* EXERCISE: Leaving out all pictures, return the records word for word.

________________

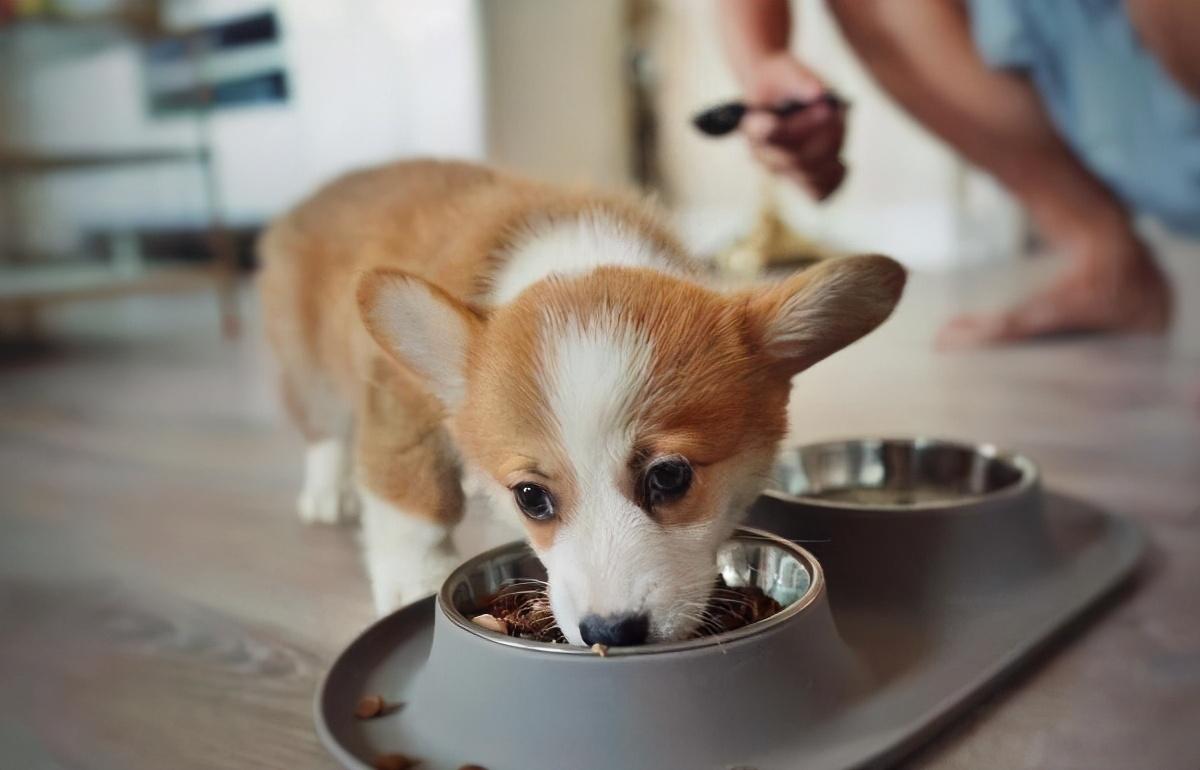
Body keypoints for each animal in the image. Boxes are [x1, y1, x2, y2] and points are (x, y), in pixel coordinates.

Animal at [258, 158, 902, 642]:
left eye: (671, 477)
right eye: (529, 497)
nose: (610, 634)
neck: (577, 257)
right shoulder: (403, 402)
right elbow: (413, 496)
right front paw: (414, 579)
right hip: (312, 372)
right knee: (322, 430)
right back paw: (327, 492)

________________

* SOLUTION TO THIS TASK:
Body keypoints for each animal in the image. Boxes are [x1, y1, x2, y2] and points are (x, y), in pixel coordinates.

Animal at [258, 158, 902, 642]:
left eye: (671, 477)
right eye: (529, 497)
nose: (610, 634)
neck: (577, 257)
right shoulder: (403, 402)
right elbow: (413, 496)
right front paw: (414, 579)
right hip: (312, 372)
right knee: (322, 430)
right back paw: (327, 492)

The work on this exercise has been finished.